> [Data segment]:
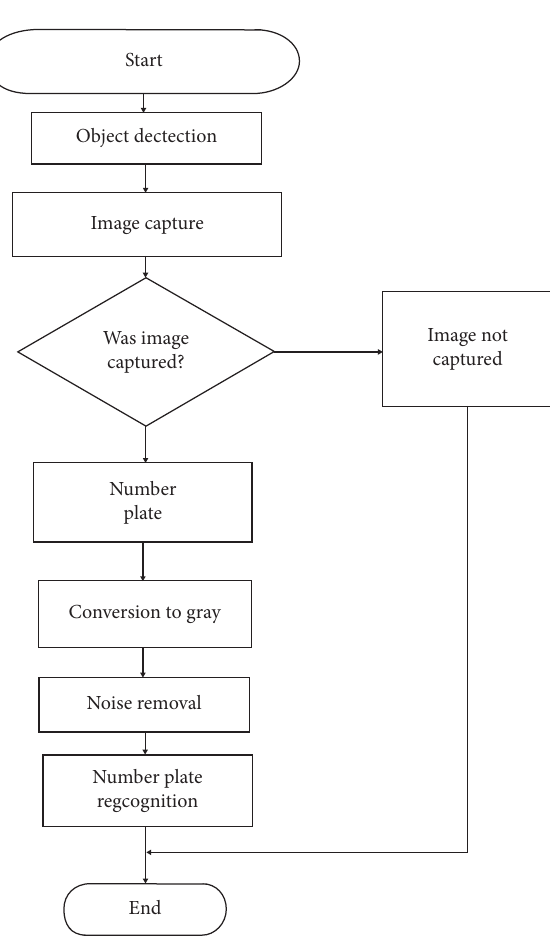
Figure 2: The system design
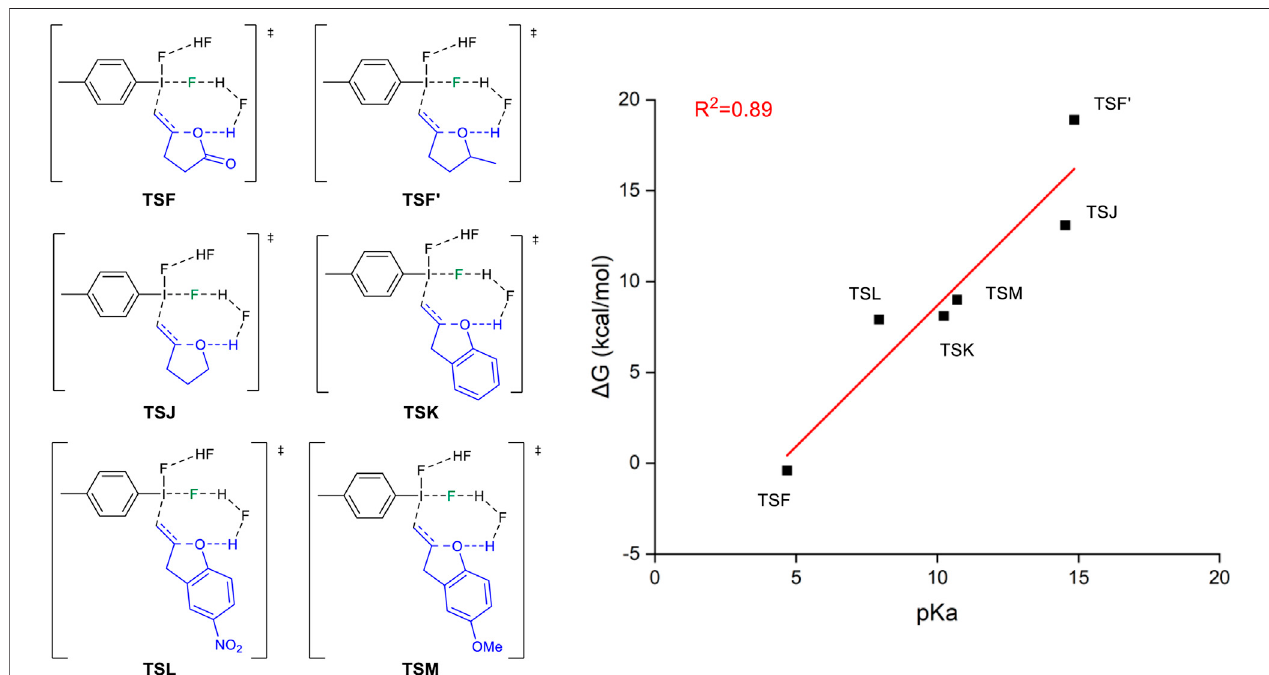
FIGURE 6 | Relationship between 5-exo-tet cyclized energy barriers of selected reactants with different p K a values.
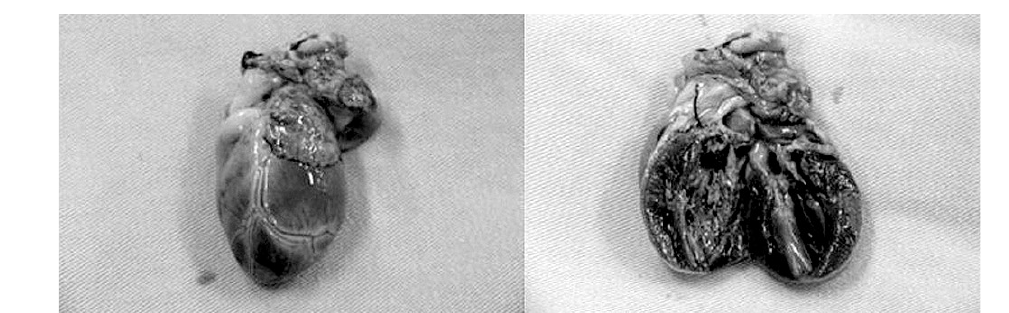
Fig. 1 - Fotografia do coração de coelho hipertrofiado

> [Work to be completed]:
The material shown above is to be repeated verbatim, and its pictures are to be omitted.

> [Finished exercise]:
Figure 2: The system design
FIGURE 6 | Relationship between 5-exo-tet cyclized energy barriers of selected reactants with different p K a values.
Fig. 1 - Fotografia do coração de coelho hipertrofiado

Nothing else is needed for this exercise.